Teatro Franco Tagliavini. Una riflessione sulla gestione dei teatri nell’epoca della riforma

 

Teatro Franco Tagliavini
Teatro Franco Tagliavini

C’è una bella città gonzaghesca in provincia di Reggio Emilia con un bellissimo teatro all’italiana da 400 posti. La città si chiama Novellara, il teatro Franco Tagliavini. Il 23 luglio 2015 il Consiglio Comunale di Novellara ha deciso di affidare la gestione del teatro per tre anni alla Società Novellara Servizi srl (già società per la gestione dei servizi funebri del Comune di Novellara), con un contributo annuo di 90.000 euro (oltre le utenze, comprese quelle telefoniche) a fronte di un canone a carico del gestore di 5.000 euro. Il 3 agosto la Novellara Servizi srl ha pubblicato due bandi per assumere un direttore artistico e un direttore organizzativo. Il 25 agosto il bando per la direzione artistica è stato revocato: l’amministrazione comunale ha ritenuto, per ragioni di opportunità e di pubblico interesse, di affidare la direzione artistica all’ex direttore che ha offerto il proprio lavoro a titolo gratuito. Fin qui i fatti, che sono stati ampiamente commentati sui social e che sono emblematici di una cattiva diffusa politica culturale.

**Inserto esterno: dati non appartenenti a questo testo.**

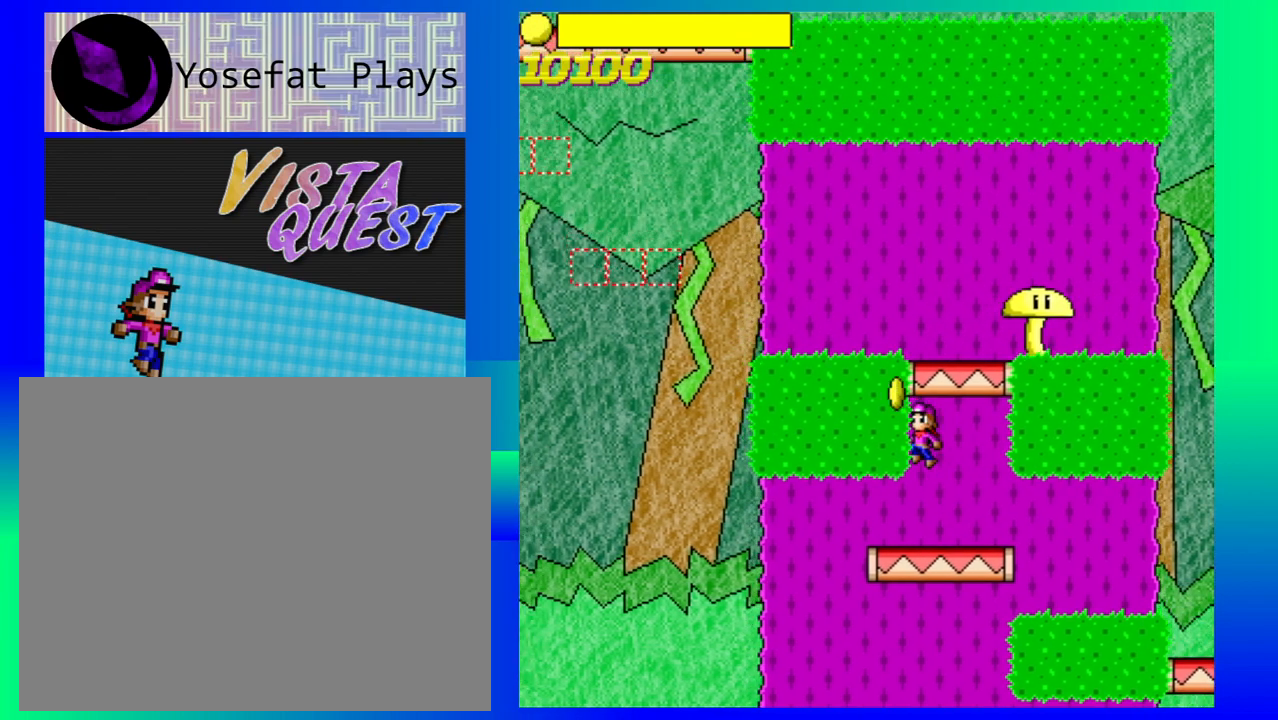
{"buttons": [], "left_stick": "left", "events": [[383, "B", "up"]]}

È abbastanza stupido “inventarsi” il gestore di un spazio teatrale, fino all’imbarazzante scelta di affidarsi ad una società che ha il proprio know how nelle “onoranze funebri”, la quale, ovviamente, deve a sua volta dotarsi di competenze specifiche, proprie di un direttore artistico e di un direttore organizzativo. Sarebbe più saggio affidare la gestione di uno spazio teatrale a un’impresa che “fa teatro”, dotata al proprio interno di competenze ed esperienze specifiche (da quelle culturali a quelle tecniche). L’alibi (così di moda, in questo periodo confuso) del risparmio non regge, perché l’inesperienza e l’ignoranza delle tecniche di gestione producono, inevitabilmente, costi aggiuntivi. Sulla gratuità dell’incarico, poi, si potrebbe ironizzare a lungo… Qualche settimana fa Michele Ainis sul Corriere della Sera, in un illuminante articolo sul dilagare degli incarichi gratuiti, ha scritto: «questa moda dell’incarico gratuito si risolve nella svalutazione del lavoro, su cui si fonda la Repubblica (art. 1)», ricordando quanto diceva Ignazio Silone «Se è gratis, c’è l’inganno».

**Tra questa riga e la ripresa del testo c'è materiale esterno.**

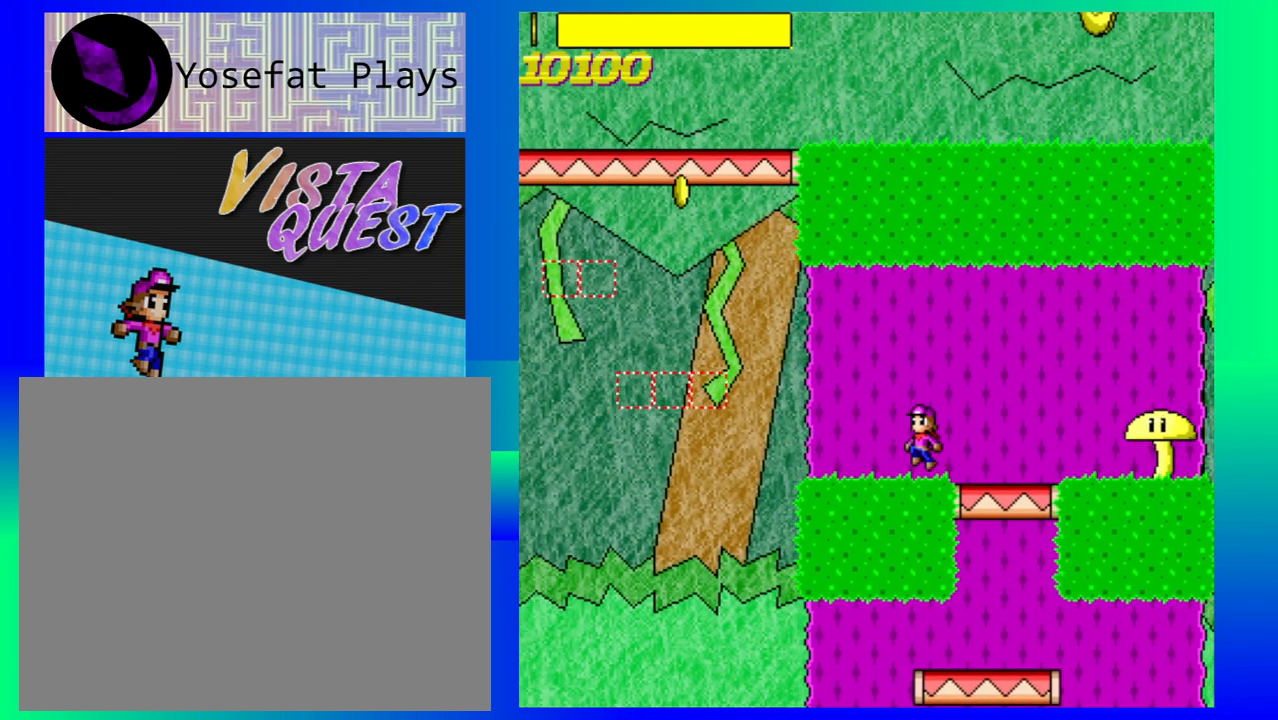
{"buttons": [], "left_stick": "right", "events": [[67, "left_stick", "center"], [333, "B", "down"], [417, "left_stick", "right"], [483, "B", "up"]]}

Il “caso Novellara”, come tanti altri sparsi sul territorio nazionale, richiama la questione della dignità del lavoro in teatro e con il teatro, che, come tutti i lavori, deve essere svolto da chi ha conoscenze, competenze ed esperienze specifiche e che deve essere regolarmente ricompensato. Il Comune di Novellara investe 90.000 euro l’anno (più le utenze, comprese quelle telefoniche) per il funzionamento del teatro comunale, ma ne affida la gestione a una società in house che gestisce i servizi funebri cittadini. Con la stessa spesa, un’impresa teatrale professionale non solo assicurerebbe i servizi culturali, organizzativi e tecnici, ma sarebbe in grado di fare del teatro un vero e proprio «presidio culturale del territorio», garantendo lavoro ad artisti, tecnici e organizzativi. Se non ci limitassimo a ricercare sprechi e cominciassimo a spendere bene le risorse a disposizione, racconteremmo molti meno casi di malagestione e di disservizi ai cittadini!

Con un finanziamento regionale annuo medio di 70/80.000 euro, da sette anni in Puglia, con Teatri Abitati (la rete delle residenze teatrali pugliesi), undici imprese teatrali professionali gestiscono altrettanti teatri comunali, spazi pubblici da anni sottoutilizzati, che sono stati trasformati in luoghi aperti e fruiti dalla comunità per almeno 120 giorni l’anno. Di esperienze simili ce ne sono tante in Italia, legate alle residenze teatrali lombarde, piemontesi, emiliano-romagnole, toscane, calabresi e non solo: basta leggere l’ampia ed approfondita riflessione sulle residenze che ha accompagnato i quattro incontri nazionali di Nobiltà e Miseria www.residenzecreative.iltamburodikattrin.com.

Nel sito istituzionale del Comune di Novellara è scritto «Quando l’ultimo conte Filippo Alfonso morì nel 1728 una grande tradizione di mecenatismo, austerità morale e sagacia amministrativa si era quasi totalmente perduta negli intrighi di corte e nella fatuità dei costumi». C’è qualche dubbio che i quasi tre secoli trascorsi siano bastati per recuperare saggezza e serietà amministrativa.